Problem:
Below are entries; output exactly the lines from the one with "X88000000Y-68600000D03*" to the one with "X83400000Y-55660000D03*", both included, and nothing else.

(Image and design file data)
────────────────────────────────────────

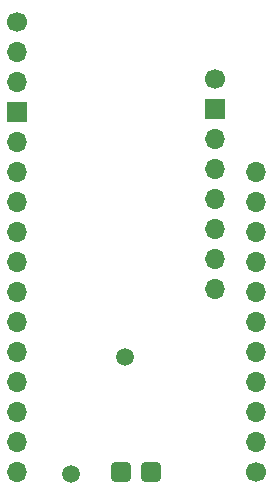
<source format=gbr>
%TF.GenerationSoftware,KiCad,Pcbnew,7.0.5-0*%
%TF.CreationDate,2023-07-31T21:18:35+02:00*%
%TF.ProjectId,wireless-wizard-wand,77697265-6c65-4737-932d-77697a617264,rev?*%
%TF.SameCoordinates,Original*%
%TF.FileFunction,Soldermask,Bot*%
%TF.FilePolarity,Negative*%
%FSLAX46Y46*%
G04 Gerber Fmt 4.6, Leading zero omitted, Abs format (unit mm)*
G04 Created by KiCad (PCBNEW 7.0.5-0) date 2023-07-31 21:18:35*
%MOMM*%
%LPD*%
G01*
G04 APERTURE LIST*
G04 Aperture macros list*
%AMFreePoly0*
4,1,25,-0.850000,0.425000,-0.829199,0.556332,-0.768832,0.674809,-0.674809,0.768832,-0.556332,0.829199,-0.425000,0.850000,0.425000,0.850000,0.556332,0.829199,0.674809,0.768832,0.768832,0.674809,0.829199,0.556332,0.850000,0.425000,0.850000,-0.425000,0.829199,-0.556332,0.768832,-0.674809,0.674809,-0.768832,0.556332,-0.829199,0.425000,-0.850000,-0.425000,-0.850000,-0.556332,-0.829199,
-0.674809,-0.768832,-0.768832,-0.674809,-0.829199,-0.556332,-0.850000,-0.425000,-0.850000,0.425000,-0.850000,0.425000,$1*%
G04 Aperture macros list end*
%ADD10C,1.500000*%
%ADD11C,1.700000*%
%ADD12O,1.700000X1.700000*%
%ADD13R,1.700000X1.700000*%
%ADD14FreePoly0,270.000000*%
G04 APERTURE END LIST*
D10*
%TO.C,TP2*%
X92600000Y-58700000D03*
%TD*%
%TO.C,TP1*%
X88000000Y-68600000D03*
%TD*%
D11*
%TO.C,J2*%
X103700000Y-68360000D03*
D12*
X103700000Y-65820000D03*
X103700000Y-63280000D03*
X103700000Y-60740000D03*
X103700000Y-58200000D03*
X103700000Y-55660000D03*
X103700000Y-53120000D03*
X103700000Y-50580000D03*
X103700000Y-48040000D03*
X103700000Y-45500000D03*
X103700000Y-42960000D03*
%TD*%
D11*
%TO.C,J4*%
X100200000Y-35100000D03*
D13*
X100200000Y-37640000D03*
D12*
X100200000Y-40180000D03*
X100200000Y-42720000D03*
X100200000Y-45260000D03*
X100200000Y-47800000D03*
X100200000Y-50340000D03*
X100200000Y-52880000D03*
%TD*%
D11*
%TO.C,J1*%
X83400000Y-30260000D03*
D12*
X83400000Y-32800000D03*
X83400000Y-35340000D03*
D13*
X83400000Y-37880000D03*
D12*
X83400000Y-40420000D03*
X83400000Y-42960000D03*
X83400000Y-45500000D03*
X83400000Y-48040000D03*
X83400000Y-50580000D03*
X83400000Y-53120000D03*
X83400000Y-55660000D03*
X83400000Y-58200000D03*
X83400000Y-60740000D03*
X83400000Y-63280000D03*
X83400000Y-65820000D03*
X83400000Y-68360000D03*
%TD*%
D14*
%TO.C,J3*%
X94800000Y-68385000D03*
X92260000Y-68385000D03*
%TD*%
M02*

</source>
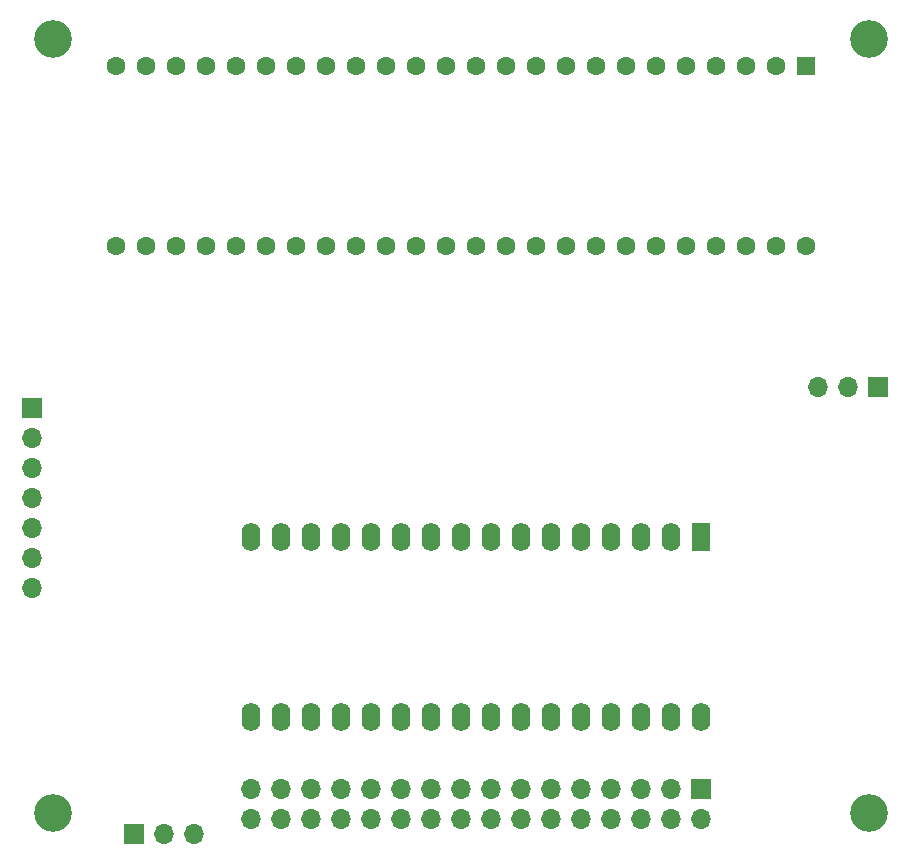
<source format=gbr>
%TF.GenerationSoftware,KiCad,Pcbnew,8.0.4*%
%TF.CreationDate,2025-04-23T20:08:27+02:00*%
%TF.ProjectId,PMTLeechv2,504d544c-6565-4636-9876-322e6b696361,rev?*%
%TF.SameCoordinates,Original*%
%TF.FileFunction,Soldermask,Bot*%
%TF.FilePolarity,Negative*%
%FSLAX46Y46*%
G04 Gerber Fmt 4.6, Leading zero omitted, Abs format (unit mm)*
G04 Created by KiCad (PCBNEW 8.0.4) date 2025-04-23 20:08:27*
%MOMM*%
%LPD*%
G01*
G04 APERTURE LIST*
%ADD10O,1.600000X2.400000*%
%ADD11R,1.600000X2.400000*%
%ADD12O,1.700000X1.700000*%
%ADD13R,1.700000X1.700000*%
%ADD14C,3.200000*%
%ADD15C,1.600000*%
%ADD16R,1.600000X1.600000*%
G04 APERTURE END LIST*
D10*
%TO.C,J5*%
X163068000Y-123952000D03*
X160528000Y-123952000D03*
X157988000Y-123952000D03*
X155448000Y-123952000D03*
X152908000Y-123952000D03*
X150368000Y-123952000D03*
X147828000Y-123952000D03*
X145288000Y-123952000D03*
X142748000Y-123952000D03*
X140208000Y-123952000D03*
X137668000Y-123952000D03*
X135128000Y-123952000D03*
X132588000Y-123952000D03*
X130048000Y-123952000D03*
X127508000Y-123952000D03*
X124968000Y-123952000D03*
X124968000Y-108712000D03*
X127508000Y-108712000D03*
X130048000Y-108712000D03*
X132588000Y-108712000D03*
X135128000Y-108712000D03*
X137668000Y-108712000D03*
X140208000Y-108712000D03*
X142748000Y-108712000D03*
X145288000Y-108712000D03*
X147828000Y-108712000D03*
X150368000Y-108712000D03*
X152908000Y-108712000D03*
X155448000Y-108712000D03*
X157988000Y-108712000D03*
X160528000Y-108712000D03*
D11*
X163068000Y-108712000D03*
%TD*%
D12*
%TO.C,J3*%
X106426000Y-113030000D03*
X106426000Y-110490000D03*
X106426000Y-107950000D03*
X106426000Y-105410000D03*
X106426000Y-102870000D03*
X106426000Y-100330000D03*
D13*
X106426000Y-97790000D03*
%TD*%
D12*
%TO.C,J1*%
X120157000Y-133858000D03*
X117617000Y-133858000D03*
D13*
X115077000Y-133858000D03*
%TD*%
D14*
%TO.C,H1*%
X177292000Y-66548000D03*
%TD*%
D15*
%TO.C,U1*%
X171974000Y-84016000D03*
X169434000Y-84016000D03*
X166894000Y-84016000D03*
X164354000Y-84016000D03*
X161814000Y-84016000D03*
X159274000Y-84016000D03*
X156734000Y-84016000D03*
X154194000Y-84016000D03*
X151654000Y-84016000D03*
X149114000Y-84016000D03*
X146574000Y-84016000D03*
X144034000Y-84016000D03*
X141494000Y-84016000D03*
X138954000Y-84016000D03*
X136414000Y-84016000D03*
X133874000Y-84016000D03*
X131334000Y-84016000D03*
X128794000Y-84016000D03*
X126254000Y-84016000D03*
X123714000Y-84016000D03*
X121174000Y-84016000D03*
X118634000Y-84016000D03*
X116094000Y-84016000D03*
X113554000Y-84016000D03*
X113554000Y-68776000D03*
X116094000Y-68776000D03*
X118634000Y-68776000D03*
X121174000Y-68776000D03*
X123714000Y-68776000D03*
X126254000Y-68776000D03*
X128794000Y-68776000D03*
X131334000Y-68776000D03*
X133874000Y-68776000D03*
X136414000Y-68776000D03*
X138954000Y-68776000D03*
X141494000Y-68776000D03*
X144034000Y-68776000D03*
X146574000Y-68776000D03*
X149114000Y-68776000D03*
X151654000Y-68776000D03*
X154194000Y-68776000D03*
X156734000Y-68776000D03*
X159274000Y-68776000D03*
X161814000Y-68776000D03*
X164354000Y-68776000D03*
X166894000Y-68776000D03*
X169434000Y-68776000D03*
D16*
X171974000Y-68776000D03*
%TD*%
D12*
%TO.C,J2*%
X172974001Y-96012000D03*
X175514000Y-96012000D03*
D13*
X178054000Y-96012000D03*
%TD*%
D14*
%TO.C,H4*%
X108204000Y-132080000D03*
%TD*%
%TO.C,H3*%
X177292000Y-132080000D03*
%TD*%
%TO.C,H2*%
X108204000Y-66548000D03*
%TD*%
D12*
%TO.C,J8*%
X163068000Y-132588000D03*
X160528000Y-132588000D03*
X157988000Y-132588000D03*
X155448000Y-132588000D03*
X152908000Y-132588000D03*
X150368000Y-132588000D03*
X147828000Y-132588000D03*
X145288000Y-132588000D03*
X142748000Y-132588000D03*
X140208000Y-132588000D03*
X137668000Y-132588000D03*
X135128000Y-132588000D03*
X132588000Y-132588000D03*
X130048000Y-132588000D03*
X127508000Y-132588000D03*
X124968000Y-132588000D03*
X124968000Y-130048000D03*
X127508000Y-130048000D03*
X130048000Y-130048000D03*
X132588000Y-130048000D03*
X135128000Y-130048000D03*
X137668000Y-130048000D03*
X140208000Y-130048000D03*
X142748000Y-130048000D03*
X145288000Y-130048000D03*
X147828000Y-130048000D03*
X150368000Y-130048000D03*
X152908000Y-130048000D03*
X155448000Y-130048000D03*
X157988000Y-130048000D03*
X160528000Y-130048000D03*
D13*
X163068000Y-130048000D03*
%TD*%
M02*

</source>
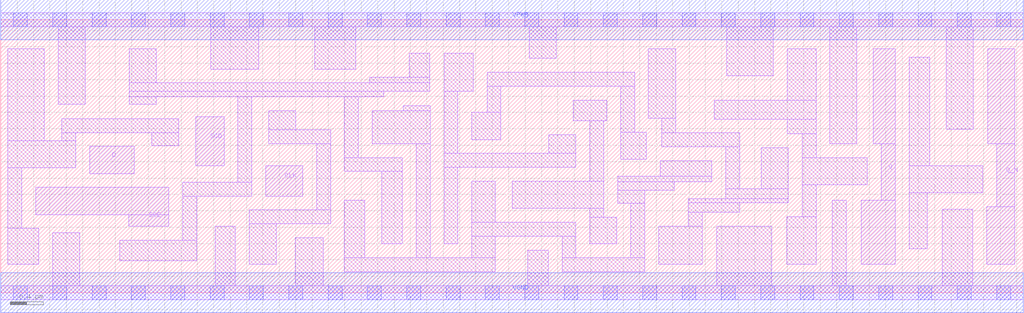
<source format=lef>
# Copyright 2020 The SkyWater PDK Authors
#
# Licensed under the Apache License, Version 2.0 (the "License");
# you may not use this file except in compliance with the License.
# You may obtain a copy of the License at
#
#     https://www.apache.org/licenses/LICENSE-2.0
#
# Unless required by applicable law or agreed to in writing, software
# distributed under the License is distributed on an "AS IS" BASIS,
# WITHOUT WARRANTIES OR CONDITIONS OF ANY KIND, either express or implied.
# See the License for the specific language governing permissions and
# limitations under the License.
#
# SPDX-License-Identifier: Apache-2.0

VERSION 5.7 ;
  NAMESCASESENSITIVE ON ;
  NOWIREEXTENSIONATPIN ON ;
  DIVIDERCHAR "/" ;
  BUSBITCHARS "[]" ;
UNITS
  DATABASE MICRONS 200 ;
END UNITS
MACRO sky130_fd_sc_ms__sdfxbp_1
  CLASS CORE ;
  FOREIGN sky130_fd_sc_ms__sdfxbp_1 ;
  ORIGIN  0.000000  0.000000 ;
  SIZE  12.48000 BY  3.330000 ;
  SYMMETRY X Y ;
  SITE unit ;
  PIN D
    ANTENNAGATEAREA  0.178200 ;
    DIRECTION INPUT ;
    USE SIGNAL ;
    PORT
      LAYER li1 ;
        RECT 1.085000 1.455000 1.630000 1.785000 ;
    END
  END D
  PIN Q
    ANTENNADIFFAREA  0.502100 ;
    DIRECTION OUTPUT ;
    USE SIGNAL ;
    PORT
      LAYER li1 ;
        RECT 10.500000 0.350000 10.915000 1.130000 ;
        RECT 10.650000 1.820000 10.915000 2.980000 ;
        RECT 10.745000 1.130000 10.915000 1.820000 ;
    END
  END Q
  PIN Q_N
    ANTENNADIFFAREA  0.513300 ;
    DIRECTION OUTPUT ;
    USE SIGNAL ;
    PORT
      LAYER li1 ;
        RECT 12.035000 0.350000 12.375000 1.050000 ;
        RECT 12.045000 1.820000 12.375000 2.980000 ;
        RECT 12.155000 1.050000 12.375000 1.820000 ;
    END
  END Q_N
  PIN SCD
    ANTENNAGATEAREA  0.178200 ;
    DIRECTION INPUT ;
    USE SIGNAL ;
    PORT
      LAYER li1 ;
        RECT 2.380000 1.550000 2.725000 2.150000 ;
    END
  END SCD
  PIN SCE
    ANTENNAGATEAREA  0.356400 ;
    DIRECTION INPUT ;
    USE SIGNAL ;
    PORT
      LAYER li1 ;
        RECT 0.425000 0.955000 2.050000 1.285000 ;
        RECT 1.565000 0.810000 2.050000 0.955000 ;
    END
  END SCE
  PIN CLK
    ANTENNAGATEAREA  0.312600 ;
    DIRECTION INPUT ;
    USE CLOCK ;
    PORT
      LAYER li1 ;
        RECT 3.235000 1.180000 3.685000 1.550000 ;
    END
  END CLK
  PIN VGND
    DIRECTION INOUT ;
    USE GROUND ;
    PORT
      LAYER met1 ;
        RECT 0.000000 -0.245000 12.480000 0.245000 ;
    END
  END VGND
  PIN VPWR
    DIRECTION INOUT ;
    USE POWER ;
    PORT
      LAYER met1 ;
        RECT 0.000000 3.085000 12.480000 3.575000 ;
    END
  END VPWR
  OBS
    LAYER li1 ;
      RECT  0.000000 -0.085000 12.480000 0.085000 ;
      RECT  0.000000  3.245000 12.480000 3.415000 ;
      RECT  0.085000  0.350000  0.465000 0.785000 ;
      RECT  0.085000  0.785000  0.255000 1.525000 ;
      RECT  0.085000  1.525000  0.915000 1.855000 ;
      RECT  0.085000  1.855000  0.530000 2.980000 ;
      RECT  0.635000  0.085000  0.965000 0.730000 ;
      RECT  0.700000  2.300000  1.030000 3.245000 ;
      RECT  0.745000  1.855000  0.915000 1.955000 ;
      RECT  0.745000  1.955000  2.170000 2.125000 ;
      RECT  1.455000  0.390000  2.390000 0.640000 ;
      RECT  1.570000  2.300000  1.900000 2.390000 ;
      RECT  1.570000  2.390000  4.675000 2.460000 ;
      RECT  1.570000  2.460000  5.235000 2.560000 ;
      RECT  1.570000  2.560000  1.900000 2.980000 ;
      RECT  1.840000  1.795000  2.170000 1.955000 ;
      RECT  2.220000  0.640000  2.390000 1.180000 ;
      RECT  2.220000  1.180000  3.065000 1.350000 ;
      RECT  2.560000  2.730000  3.150000 3.245000 ;
      RECT  2.615000  0.085000  2.865000 0.810000 ;
      RECT  2.895000  1.350000  3.065000 2.390000 ;
      RECT  3.035000  0.350000  3.365000 0.840000 ;
      RECT  3.035000  0.840000  4.025000 1.010000 ;
      RECT  3.270000  1.820000  4.025000 1.990000 ;
      RECT  3.270000  1.990000  3.600000 2.220000 ;
      RECT  3.595000  0.085000  3.935000 0.670000 ;
      RECT  3.830000  2.730000  4.335000 3.245000 ;
      RECT  3.855000  1.010000  4.025000 1.820000 ;
      RECT  4.195000  0.255000  6.035000 0.425000 ;
      RECT  4.195000  0.425000  4.445000 1.130000 ;
      RECT  4.195000  1.480000  4.900000 1.650000 ;
      RECT  4.195000  1.650000  4.365000 2.390000 ;
      RECT  4.505000  2.560000  5.235000 2.630000 ;
      RECT  4.535000  1.820000  5.240000 2.220000 ;
      RECT  4.650000  0.595000  4.900000 1.480000 ;
      RECT  4.910000  2.220000  5.240000 2.280000 ;
      RECT  4.985000  2.630000  5.235000 2.920000 ;
      RECT  5.070000  0.425000  5.240000 1.820000 ;
      RECT  5.410000  0.595000  5.580000 1.530000 ;
      RECT  5.410000  1.530000  7.020000 1.700000 ;
      RECT  5.410000  1.700000  5.580000 2.460000 ;
      RECT  5.410000  2.460000  5.765000 2.920000 ;
      RECT  5.750000  0.425000  6.035000 0.690000 ;
      RECT  5.750000  0.690000  7.020000 0.860000 ;
      RECT  5.750000  0.860000  6.035000 1.360000 ;
      RECT  5.750000  1.870000  6.105000 2.200000 ;
      RECT  5.935000  2.200000  6.105000 2.520000 ;
      RECT  5.935000  2.520000  7.735000 2.690000 ;
      RECT  6.245000  1.030000  7.360000 1.360000 ;
      RECT  6.430000  0.085000  6.680000 0.520000 ;
      RECT  6.450000  2.860000  6.780000 3.245000 ;
      RECT  6.690000  1.700000  7.020000 1.930000 ;
      RECT  6.850000  0.255000  7.860000 0.425000 ;
      RECT  6.850000  0.425000  7.020000 0.690000 ;
      RECT  6.985000  2.100000  7.395000 2.350000 ;
      RECT  7.190000  0.595000  7.520000 0.920000 ;
      RECT  7.190000  0.920000  7.360000 1.030000 ;
      RECT  7.190000  1.360000  7.360000 2.100000 ;
      RECT  7.530000  1.090000  7.860000 1.250000 ;
      RECT  7.530000  1.250000  8.220000 1.355000 ;
      RECT  7.530000  1.355000  8.680000 1.420000 ;
      RECT  7.565000  1.630000  7.880000 1.960000 ;
      RECT  7.565000  1.960000  7.735000 2.520000 ;
      RECT  7.690000  0.425000  7.860000 1.090000 ;
      RECT  7.905000  2.130000  8.235000 2.980000 ;
      RECT  8.030000  0.350000  8.560000 0.810000 ;
      RECT  8.050000  1.420000  8.680000 1.610000 ;
      RECT  8.065000  1.780000  9.020000 1.950000 ;
      RECT  8.065000  1.950000  8.235000 2.130000 ;
      RECT  8.390000  0.810000  8.560000 0.980000 ;
      RECT  8.390000  0.980000  9.020000 1.100000 ;
      RECT  8.390000  1.100000  9.610000 1.150000 ;
      RECT  8.710000  2.120000  9.950000 2.350000 ;
      RECT  8.740000  0.085000  9.410000 0.810000 ;
      RECT  8.850000  1.150000  9.610000 1.270000 ;
      RECT  8.850000  1.270000  9.020000 1.780000 ;
      RECT  8.860000  2.650000  9.430000 3.245000 ;
      RECT  9.280000  1.270000  9.610000 1.770000 ;
      RECT  9.590000  0.350000  9.950000 0.930000 ;
      RECT  9.600000  1.940000  9.950000 2.120000 ;
      RECT  9.600000  2.350000  9.950000 2.980000 ;
      RECT  9.780000  0.930000  9.950000 1.320000 ;
      RECT  9.780000  1.320000 10.575000 1.650000 ;
      RECT  9.780000  1.650000  9.950000 1.940000 ;
      RECT 10.120000  1.820000 10.450000 3.245000 ;
      RECT 10.150000  0.085000 10.320000 1.130000 ;
      RECT 11.090000  0.540000 11.310000 1.220000 ;
      RECT 11.090000  1.220000 11.985000 1.550000 ;
      RECT 11.090000  1.550000 11.340000 2.875000 ;
      RECT 11.490000  0.085000 11.865000 1.020000 ;
      RECT 11.540000  1.995000 11.870000 3.245000 ;
    LAYER mcon ;
      RECT  0.155000 -0.085000  0.325000 0.085000 ;
      RECT  0.155000  3.245000  0.325000 3.415000 ;
      RECT  0.635000 -0.085000  0.805000 0.085000 ;
      RECT  0.635000  3.245000  0.805000 3.415000 ;
      RECT  1.115000 -0.085000  1.285000 0.085000 ;
      RECT  1.115000  3.245000  1.285000 3.415000 ;
      RECT  1.595000 -0.085000  1.765000 0.085000 ;
      RECT  1.595000  3.245000  1.765000 3.415000 ;
      RECT  2.075000 -0.085000  2.245000 0.085000 ;
      RECT  2.075000  3.245000  2.245000 3.415000 ;
      RECT  2.555000 -0.085000  2.725000 0.085000 ;
      RECT  2.555000  3.245000  2.725000 3.415000 ;
      RECT  3.035000 -0.085000  3.205000 0.085000 ;
      RECT  3.035000  3.245000  3.205000 3.415000 ;
      RECT  3.515000 -0.085000  3.685000 0.085000 ;
      RECT  3.515000  3.245000  3.685000 3.415000 ;
      RECT  3.995000 -0.085000  4.165000 0.085000 ;
      RECT  3.995000  3.245000  4.165000 3.415000 ;
      RECT  4.475000 -0.085000  4.645000 0.085000 ;
      RECT  4.475000  3.245000  4.645000 3.415000 ;
      RECT  4.955000 -0.085000  5.125000 0.085000 ;
      RECT  4.955000  3.245000  5.125000 3.415000 ;
      RECT  5.435000 -0.085000  5.605000 0.085000 ;
      RECT  5.435000  3.245000  5.605000 3.415000 ;
      RECT  5.915000 -0.085000  6.085000 0.085000 ;
      RECT  5.915000  3.245000  6.085000 3.415000 ;
      RECT  6.395000 -0.085000  6.565000 0.085000 ;
      RECT  6.395000  3.245000  6.565000 3.415000 ;
      RECT  6.875000 -0.085000  7.045000 0.085000 ;
      RECT  6.875000  3.245000  7.045000 3.415000 ;
      RECT  7.355000 -0.085000  7.525000 0.085000 ;
      RECT  7.355000  3.245000  7.525000 3.415000 ;
      RECT  7.835000 -0.085000  8.005000 0.085000 ;
      RECT  7.835000  3.245000  8.005000 3.415000 ;
      RECT  8.315000 -0.085000  8.485000 0.085000 ;
      RECT  8.315000  3.245000  8.485000 3.415000 ;
      RECT  8.795000 -0.085000  8.965000 0.085000 ;
      RECT  8.795000  3.245000  8.965000 3.415000 ;
      RECT  9.275000 -0.085000  9.445000 0.085000 ;
      RECT  9.275000  3.245000  9.445000 3.415000 ;
      RECT  9.755000 -0.085000  9.925000 0.085000 ;
      RECT  9.755000  3.245000  9.925000 3.415000 ;
      RECT 10.235000 -0.085000 10.405000 0.085000 ;
      RECT 10.235000  3.245000 10.405000 3.415000 ;
      RECT 10.715000 -0.085000 10.885000 0.085000 ;
      RECT 10.715000  3.245000 10.885000 3.415000 ;
      RECT 11.195000 -0.085000 11.365000 0.085000 ;
      RECT 11.195000  3.245000 11.365000 3.415000 ;
      RECT 11.675000 -0.085000 11.845000 0.085000 ;
      RECT 11.675000  3.245000 11.845000 3.415000 ;
      RECT 12.155000 -0.085000 12.325000 0.085000 ;
      RECT 12.155000  3.245000 12.325000 3.415000 ;
  END
END sky130_fd_sc_ms__sdfxbp_1
END LIBRARY

</source>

────────────────────────────────────────

Your solution:
X88000000Y-68600000D03*
%TD*%
D11*
%TO.C,J2*%
X103700000Y-68360000D03*
D12*
X103700000Y-65820000D03*
X103700000Y-63280000D03*
X103700000Y-60740000D03*
X103700000Y-58200000D03*
X103700000Y-55660000D03*
X103700000Y-53120000D03*
X103700000Y-50580000D03*
X103700000Y-48040000D03*
X103700000Y-45500000D03*
X103700000Y-42960000D03*
%TD*%
D11*
%TO.C,J4*%
X100200000Y-35100000D03*
D13*
X100200000Y-37640000D03*
D12*
X100200000Y-40180000D03*
X100200000Y-42720000D03*
X100200000Y-45260000D03*
X100200000Y-47800000D03*
X100200000Y-50340000D03*
X100200000Y-52880000D03*
%TD*%
D11*
%TO.C,J1*%
X83400000Y-30260000D03*
D12*
X83400000Y-32800000D03*
X83400000Y-35340000D03*
D13*
X83400000Y-37880000D03*
D12*
X83400000Y-40420000D03*
X83400000Y-42960000D03*
X83400000Y-45500000D03*
X83400000Y-48040000D03*
X83400000Y-50580000D03*
X83400000Y-53120000D03*
X83400000Y-55660000D03*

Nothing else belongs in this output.